Text excerpt
___

If you're good at interacting with people and have a background in technology
that makes you very valuable - look at the spread of jobs in consultancy and
team leadership (software development end of the scale), technical writing
(aka information development), technical pre-sales (explaining technical stuff
to non-technical people).

------
Kliment
Being in a _coding job_ is one thing, _enjoying_ writing code and building
things is another. I can fully understand not wanting to be the stereotypical
code monkey who sits in a dark room and outputs code. So the real question is,
do you dislike the _subject matter_ or the _imagined career_. If the former,
then you have a problem. If the latter, you can probably escape the stereotype
by founding or working at something smaller.

------
jhancock
Here's a few thoughts for you:

1 - I know of no major whose job outside of college resembles what you study.

2 - I went to Georgia Tech, '87-'92. Yep, a long time, as I was a co-op
student and had several entrepreneurial jaunts along the way. I chose EE as a
major as I specifically did not want to study CS since I had been programming
for 5 years prior to college and the first 2 years of the CS curriculum looked
boring to me. I have not used my EE education any more than I would have any
other discipline in my entrepreneurial life.

___

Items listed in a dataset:

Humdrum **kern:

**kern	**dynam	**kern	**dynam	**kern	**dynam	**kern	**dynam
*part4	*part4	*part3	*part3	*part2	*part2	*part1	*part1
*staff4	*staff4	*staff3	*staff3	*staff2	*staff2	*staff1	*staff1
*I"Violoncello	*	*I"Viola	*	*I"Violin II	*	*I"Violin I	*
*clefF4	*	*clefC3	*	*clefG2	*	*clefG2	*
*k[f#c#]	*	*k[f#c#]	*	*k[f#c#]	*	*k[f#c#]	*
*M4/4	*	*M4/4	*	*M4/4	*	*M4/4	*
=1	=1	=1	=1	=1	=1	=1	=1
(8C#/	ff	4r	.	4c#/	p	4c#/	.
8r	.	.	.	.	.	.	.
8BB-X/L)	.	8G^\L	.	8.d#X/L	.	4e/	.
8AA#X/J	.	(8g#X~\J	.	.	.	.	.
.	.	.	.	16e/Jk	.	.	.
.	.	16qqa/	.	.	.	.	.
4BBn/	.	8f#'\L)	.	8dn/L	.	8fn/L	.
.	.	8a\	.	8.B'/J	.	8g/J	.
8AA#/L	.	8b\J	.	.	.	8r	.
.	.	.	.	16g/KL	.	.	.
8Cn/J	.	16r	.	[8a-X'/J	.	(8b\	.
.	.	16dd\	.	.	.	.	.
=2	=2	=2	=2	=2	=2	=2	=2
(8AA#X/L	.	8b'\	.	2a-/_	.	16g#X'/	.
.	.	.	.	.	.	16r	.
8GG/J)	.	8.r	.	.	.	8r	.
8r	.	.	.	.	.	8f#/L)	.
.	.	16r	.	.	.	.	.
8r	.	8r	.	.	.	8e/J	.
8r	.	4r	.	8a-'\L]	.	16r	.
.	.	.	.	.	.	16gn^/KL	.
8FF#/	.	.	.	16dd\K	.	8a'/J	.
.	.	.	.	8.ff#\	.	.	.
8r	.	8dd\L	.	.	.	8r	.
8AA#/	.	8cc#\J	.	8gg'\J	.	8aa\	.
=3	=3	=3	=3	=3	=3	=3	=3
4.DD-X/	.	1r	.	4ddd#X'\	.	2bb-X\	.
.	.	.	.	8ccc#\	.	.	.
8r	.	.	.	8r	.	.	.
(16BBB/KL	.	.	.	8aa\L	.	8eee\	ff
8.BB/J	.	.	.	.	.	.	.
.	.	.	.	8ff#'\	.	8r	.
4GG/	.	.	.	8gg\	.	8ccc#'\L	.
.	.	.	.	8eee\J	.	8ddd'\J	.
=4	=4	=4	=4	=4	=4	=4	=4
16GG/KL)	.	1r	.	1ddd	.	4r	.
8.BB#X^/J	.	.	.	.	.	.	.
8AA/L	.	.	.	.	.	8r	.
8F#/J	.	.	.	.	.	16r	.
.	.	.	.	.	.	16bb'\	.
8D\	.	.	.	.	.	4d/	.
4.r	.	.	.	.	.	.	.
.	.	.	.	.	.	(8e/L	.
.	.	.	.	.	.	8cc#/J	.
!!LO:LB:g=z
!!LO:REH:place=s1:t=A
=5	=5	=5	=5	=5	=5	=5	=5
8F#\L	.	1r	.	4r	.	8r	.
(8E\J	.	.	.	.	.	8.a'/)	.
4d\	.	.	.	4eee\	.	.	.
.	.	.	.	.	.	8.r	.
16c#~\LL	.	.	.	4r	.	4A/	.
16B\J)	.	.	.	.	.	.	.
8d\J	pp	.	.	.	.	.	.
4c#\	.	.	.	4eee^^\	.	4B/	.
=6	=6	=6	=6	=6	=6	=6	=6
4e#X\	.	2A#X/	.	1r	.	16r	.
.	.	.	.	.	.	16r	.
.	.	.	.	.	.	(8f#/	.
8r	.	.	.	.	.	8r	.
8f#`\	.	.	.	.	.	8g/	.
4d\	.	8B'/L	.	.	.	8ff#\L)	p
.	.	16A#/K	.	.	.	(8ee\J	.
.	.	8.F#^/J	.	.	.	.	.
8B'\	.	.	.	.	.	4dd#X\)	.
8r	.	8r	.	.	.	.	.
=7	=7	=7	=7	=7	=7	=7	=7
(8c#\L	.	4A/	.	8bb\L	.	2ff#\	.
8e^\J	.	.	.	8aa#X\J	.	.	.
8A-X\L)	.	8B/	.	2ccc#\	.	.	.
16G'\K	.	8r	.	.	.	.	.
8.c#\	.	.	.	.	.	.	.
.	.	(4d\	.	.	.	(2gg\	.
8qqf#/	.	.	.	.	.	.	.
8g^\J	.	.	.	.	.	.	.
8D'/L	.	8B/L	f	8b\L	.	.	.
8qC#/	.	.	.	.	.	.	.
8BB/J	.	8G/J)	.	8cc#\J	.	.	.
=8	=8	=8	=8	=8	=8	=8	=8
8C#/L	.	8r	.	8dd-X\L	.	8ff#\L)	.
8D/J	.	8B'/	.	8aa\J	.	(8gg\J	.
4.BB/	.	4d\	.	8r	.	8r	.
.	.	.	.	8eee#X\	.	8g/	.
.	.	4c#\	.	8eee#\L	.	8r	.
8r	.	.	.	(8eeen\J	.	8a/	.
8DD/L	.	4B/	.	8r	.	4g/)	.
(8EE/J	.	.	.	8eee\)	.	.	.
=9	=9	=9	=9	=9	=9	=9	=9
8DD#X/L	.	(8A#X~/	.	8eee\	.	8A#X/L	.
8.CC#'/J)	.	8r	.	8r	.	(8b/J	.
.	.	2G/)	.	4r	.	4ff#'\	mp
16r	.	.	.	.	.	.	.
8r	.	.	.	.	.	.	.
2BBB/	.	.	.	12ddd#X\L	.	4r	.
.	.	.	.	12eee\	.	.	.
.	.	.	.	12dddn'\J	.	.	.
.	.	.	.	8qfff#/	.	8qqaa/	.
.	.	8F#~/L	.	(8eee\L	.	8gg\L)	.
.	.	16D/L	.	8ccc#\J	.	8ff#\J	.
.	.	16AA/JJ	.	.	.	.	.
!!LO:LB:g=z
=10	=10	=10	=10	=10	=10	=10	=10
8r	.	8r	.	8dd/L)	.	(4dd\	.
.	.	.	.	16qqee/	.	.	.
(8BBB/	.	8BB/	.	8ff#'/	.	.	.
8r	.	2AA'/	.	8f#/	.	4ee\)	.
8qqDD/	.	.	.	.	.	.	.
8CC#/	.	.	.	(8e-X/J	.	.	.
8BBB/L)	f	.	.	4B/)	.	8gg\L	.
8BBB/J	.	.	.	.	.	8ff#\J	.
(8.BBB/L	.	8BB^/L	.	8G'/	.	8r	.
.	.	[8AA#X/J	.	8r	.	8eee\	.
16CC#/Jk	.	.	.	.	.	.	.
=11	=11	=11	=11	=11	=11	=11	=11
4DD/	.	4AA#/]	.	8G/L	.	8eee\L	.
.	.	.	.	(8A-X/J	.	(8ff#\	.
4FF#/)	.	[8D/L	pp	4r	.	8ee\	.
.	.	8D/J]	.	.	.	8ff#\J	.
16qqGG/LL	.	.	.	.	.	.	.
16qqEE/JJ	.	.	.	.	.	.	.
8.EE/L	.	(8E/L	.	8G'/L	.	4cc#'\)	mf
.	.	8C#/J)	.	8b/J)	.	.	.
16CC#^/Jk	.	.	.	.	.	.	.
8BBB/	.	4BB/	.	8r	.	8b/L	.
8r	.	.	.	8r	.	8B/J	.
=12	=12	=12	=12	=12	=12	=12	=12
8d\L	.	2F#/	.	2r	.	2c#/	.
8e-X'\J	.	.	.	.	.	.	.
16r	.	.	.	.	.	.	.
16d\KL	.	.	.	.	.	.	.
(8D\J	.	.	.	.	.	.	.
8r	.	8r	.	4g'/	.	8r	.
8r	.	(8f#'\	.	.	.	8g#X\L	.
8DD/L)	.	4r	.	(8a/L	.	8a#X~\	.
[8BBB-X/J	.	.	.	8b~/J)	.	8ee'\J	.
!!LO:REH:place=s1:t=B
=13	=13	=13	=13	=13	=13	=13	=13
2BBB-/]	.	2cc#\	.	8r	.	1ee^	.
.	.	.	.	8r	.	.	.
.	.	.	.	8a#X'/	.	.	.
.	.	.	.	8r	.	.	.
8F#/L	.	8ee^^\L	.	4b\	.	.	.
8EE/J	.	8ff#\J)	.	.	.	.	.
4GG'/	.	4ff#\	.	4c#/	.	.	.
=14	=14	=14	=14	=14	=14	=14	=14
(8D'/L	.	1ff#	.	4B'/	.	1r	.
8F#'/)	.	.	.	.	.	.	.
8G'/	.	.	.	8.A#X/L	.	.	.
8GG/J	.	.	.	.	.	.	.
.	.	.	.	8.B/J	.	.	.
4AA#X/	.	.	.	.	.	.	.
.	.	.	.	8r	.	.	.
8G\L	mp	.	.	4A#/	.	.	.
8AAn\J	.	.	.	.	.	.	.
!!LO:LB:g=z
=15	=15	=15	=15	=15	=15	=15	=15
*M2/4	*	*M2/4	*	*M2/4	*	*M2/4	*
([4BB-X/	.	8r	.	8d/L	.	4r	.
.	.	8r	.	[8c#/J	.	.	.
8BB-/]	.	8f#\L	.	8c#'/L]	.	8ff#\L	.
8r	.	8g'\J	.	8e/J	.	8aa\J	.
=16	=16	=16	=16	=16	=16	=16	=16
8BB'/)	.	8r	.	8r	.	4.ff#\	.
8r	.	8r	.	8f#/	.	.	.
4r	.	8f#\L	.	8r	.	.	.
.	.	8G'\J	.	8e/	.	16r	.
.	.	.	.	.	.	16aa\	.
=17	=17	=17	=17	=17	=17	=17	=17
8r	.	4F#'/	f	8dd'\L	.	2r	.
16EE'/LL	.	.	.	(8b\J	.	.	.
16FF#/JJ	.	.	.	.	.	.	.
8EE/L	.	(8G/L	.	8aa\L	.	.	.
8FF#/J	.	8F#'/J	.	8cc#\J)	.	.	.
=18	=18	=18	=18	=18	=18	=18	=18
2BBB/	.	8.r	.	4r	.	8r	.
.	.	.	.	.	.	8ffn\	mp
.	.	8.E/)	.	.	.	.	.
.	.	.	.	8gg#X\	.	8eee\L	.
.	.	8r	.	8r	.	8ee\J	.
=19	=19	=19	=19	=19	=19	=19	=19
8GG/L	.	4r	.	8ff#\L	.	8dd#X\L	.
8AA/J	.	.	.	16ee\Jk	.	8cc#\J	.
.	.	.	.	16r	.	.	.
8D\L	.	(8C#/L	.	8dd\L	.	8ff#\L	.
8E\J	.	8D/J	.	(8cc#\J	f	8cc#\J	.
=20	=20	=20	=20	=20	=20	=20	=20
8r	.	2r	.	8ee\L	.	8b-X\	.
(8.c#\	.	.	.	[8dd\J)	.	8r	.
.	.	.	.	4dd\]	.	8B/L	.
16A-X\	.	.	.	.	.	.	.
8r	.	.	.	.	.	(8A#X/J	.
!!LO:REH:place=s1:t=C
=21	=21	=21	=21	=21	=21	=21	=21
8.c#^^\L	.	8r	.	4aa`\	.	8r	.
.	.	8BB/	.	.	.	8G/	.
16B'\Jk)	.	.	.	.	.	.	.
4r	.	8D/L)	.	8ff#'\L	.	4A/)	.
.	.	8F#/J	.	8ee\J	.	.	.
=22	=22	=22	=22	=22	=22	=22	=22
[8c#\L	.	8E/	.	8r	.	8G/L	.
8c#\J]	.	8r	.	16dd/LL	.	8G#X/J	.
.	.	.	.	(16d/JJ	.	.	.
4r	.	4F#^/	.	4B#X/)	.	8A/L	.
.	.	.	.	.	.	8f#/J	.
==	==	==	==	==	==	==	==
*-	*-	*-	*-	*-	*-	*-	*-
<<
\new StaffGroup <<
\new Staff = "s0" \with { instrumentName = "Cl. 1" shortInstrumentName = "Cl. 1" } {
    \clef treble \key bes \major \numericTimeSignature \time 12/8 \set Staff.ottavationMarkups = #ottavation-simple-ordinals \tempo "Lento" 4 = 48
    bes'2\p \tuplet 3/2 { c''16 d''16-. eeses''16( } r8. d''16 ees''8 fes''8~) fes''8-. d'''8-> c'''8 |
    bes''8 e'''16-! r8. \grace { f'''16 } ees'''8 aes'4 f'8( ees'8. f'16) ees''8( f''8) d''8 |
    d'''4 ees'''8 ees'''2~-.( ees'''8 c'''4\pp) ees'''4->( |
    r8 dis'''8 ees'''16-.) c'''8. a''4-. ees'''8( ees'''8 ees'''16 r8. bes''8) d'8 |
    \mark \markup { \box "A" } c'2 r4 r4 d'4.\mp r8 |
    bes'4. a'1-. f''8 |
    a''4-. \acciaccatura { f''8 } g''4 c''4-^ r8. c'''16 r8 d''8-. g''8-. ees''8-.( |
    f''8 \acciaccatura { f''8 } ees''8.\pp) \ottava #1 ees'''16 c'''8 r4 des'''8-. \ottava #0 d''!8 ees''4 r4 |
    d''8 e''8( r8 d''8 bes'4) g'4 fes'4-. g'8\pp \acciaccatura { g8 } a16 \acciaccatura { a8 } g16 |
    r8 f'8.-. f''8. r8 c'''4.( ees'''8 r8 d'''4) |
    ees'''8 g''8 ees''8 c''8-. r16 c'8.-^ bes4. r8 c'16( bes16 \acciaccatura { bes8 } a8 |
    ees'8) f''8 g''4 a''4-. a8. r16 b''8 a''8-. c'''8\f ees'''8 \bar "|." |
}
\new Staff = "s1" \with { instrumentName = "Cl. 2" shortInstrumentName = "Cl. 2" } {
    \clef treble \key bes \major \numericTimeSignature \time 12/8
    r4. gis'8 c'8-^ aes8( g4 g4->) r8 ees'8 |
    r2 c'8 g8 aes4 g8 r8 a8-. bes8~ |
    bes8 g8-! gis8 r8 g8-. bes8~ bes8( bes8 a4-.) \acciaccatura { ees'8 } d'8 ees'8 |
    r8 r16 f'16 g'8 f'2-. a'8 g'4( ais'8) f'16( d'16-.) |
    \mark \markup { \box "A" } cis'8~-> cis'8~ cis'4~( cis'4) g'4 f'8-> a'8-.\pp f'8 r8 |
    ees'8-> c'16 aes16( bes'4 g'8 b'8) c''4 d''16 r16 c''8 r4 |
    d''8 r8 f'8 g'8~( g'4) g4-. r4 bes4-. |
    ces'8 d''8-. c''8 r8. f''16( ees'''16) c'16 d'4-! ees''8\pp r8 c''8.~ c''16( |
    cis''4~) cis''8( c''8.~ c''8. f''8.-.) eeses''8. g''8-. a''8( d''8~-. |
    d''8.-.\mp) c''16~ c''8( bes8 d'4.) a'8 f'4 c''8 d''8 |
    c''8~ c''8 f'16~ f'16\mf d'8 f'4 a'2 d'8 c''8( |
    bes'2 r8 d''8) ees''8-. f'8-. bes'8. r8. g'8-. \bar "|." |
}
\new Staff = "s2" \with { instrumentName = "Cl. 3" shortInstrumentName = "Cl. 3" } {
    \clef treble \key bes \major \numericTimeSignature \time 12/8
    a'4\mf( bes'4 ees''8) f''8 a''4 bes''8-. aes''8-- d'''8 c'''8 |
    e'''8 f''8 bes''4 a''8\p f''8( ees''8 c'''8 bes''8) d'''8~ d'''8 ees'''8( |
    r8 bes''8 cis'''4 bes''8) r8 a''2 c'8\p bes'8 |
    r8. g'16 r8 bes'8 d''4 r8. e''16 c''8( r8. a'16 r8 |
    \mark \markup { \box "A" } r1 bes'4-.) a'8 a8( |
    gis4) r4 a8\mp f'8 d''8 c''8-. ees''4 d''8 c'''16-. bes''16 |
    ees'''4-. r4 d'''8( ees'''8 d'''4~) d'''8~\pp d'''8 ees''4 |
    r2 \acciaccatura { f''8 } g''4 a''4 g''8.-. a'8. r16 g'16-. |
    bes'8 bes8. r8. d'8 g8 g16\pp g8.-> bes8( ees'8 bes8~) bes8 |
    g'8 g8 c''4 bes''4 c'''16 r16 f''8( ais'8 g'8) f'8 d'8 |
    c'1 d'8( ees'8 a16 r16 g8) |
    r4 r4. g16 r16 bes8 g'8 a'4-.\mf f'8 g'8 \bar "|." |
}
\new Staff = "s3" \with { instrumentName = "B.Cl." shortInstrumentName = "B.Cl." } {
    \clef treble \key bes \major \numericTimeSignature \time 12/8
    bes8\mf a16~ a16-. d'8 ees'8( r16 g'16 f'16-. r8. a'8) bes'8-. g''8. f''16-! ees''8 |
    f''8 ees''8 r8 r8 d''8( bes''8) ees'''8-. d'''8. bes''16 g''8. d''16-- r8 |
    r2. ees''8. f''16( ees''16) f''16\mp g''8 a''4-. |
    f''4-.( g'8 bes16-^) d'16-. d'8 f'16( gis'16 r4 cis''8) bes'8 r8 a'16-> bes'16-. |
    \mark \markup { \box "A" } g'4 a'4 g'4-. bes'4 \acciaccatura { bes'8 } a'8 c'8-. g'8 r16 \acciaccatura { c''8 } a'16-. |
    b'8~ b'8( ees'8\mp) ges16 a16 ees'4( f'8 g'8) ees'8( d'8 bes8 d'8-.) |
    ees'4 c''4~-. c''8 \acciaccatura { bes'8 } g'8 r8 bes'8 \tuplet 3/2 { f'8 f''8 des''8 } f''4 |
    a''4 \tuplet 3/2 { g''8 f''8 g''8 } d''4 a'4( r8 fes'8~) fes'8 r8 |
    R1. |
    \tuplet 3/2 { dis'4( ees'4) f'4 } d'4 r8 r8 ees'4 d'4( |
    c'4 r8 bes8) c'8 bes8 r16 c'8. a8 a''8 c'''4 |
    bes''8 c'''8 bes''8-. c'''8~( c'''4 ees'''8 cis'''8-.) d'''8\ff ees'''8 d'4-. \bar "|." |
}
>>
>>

___

Task instructions
(a) Answer these questions about the coding-career thread, one per line:
(i) What other name does the first post give for technical writing?
(ii) According to Kliment, how can someone who dislikes the imagined career escape the stereotype?
(iii) Which major did jhancock choose at Georgia Tech?
(b) Please summarize the coding-career thread in two sentences.
(c) Reproduce the coding-career thread word for word from "2 - I went to" up to and including "my entrepreneurial life.".

Solutions to the problems
(a)
(i) Information development.
(ii) By founding or working at something smaller.
(iii) EE.

(b) A technology background combined with skill at dealing with people is valuable in roles such as consultancy, team leadership, technical writing and technical pre-sales. Kliment distinguishes disliking the subject matter of coding from disliking the imagined career, and jhancock, who chose EE over CS at Georgia Tech, says he has used that education no more than he would have used any other discipline in his entrepreneurial life.

(c)
2 - I went to Georgia Tech, '87-'92. Yep, a long time, as I was a co-op
student and had several entrepreneurial jaunts along the way. I chose EE as a
major as I specifically did not want to study CS since I had been programming
for 5 years prior to college and the first 2 years of the CS curriculum looked
boring to me. I have not used my EE education any more than I would have any
other discipline in my entrepreneurial life.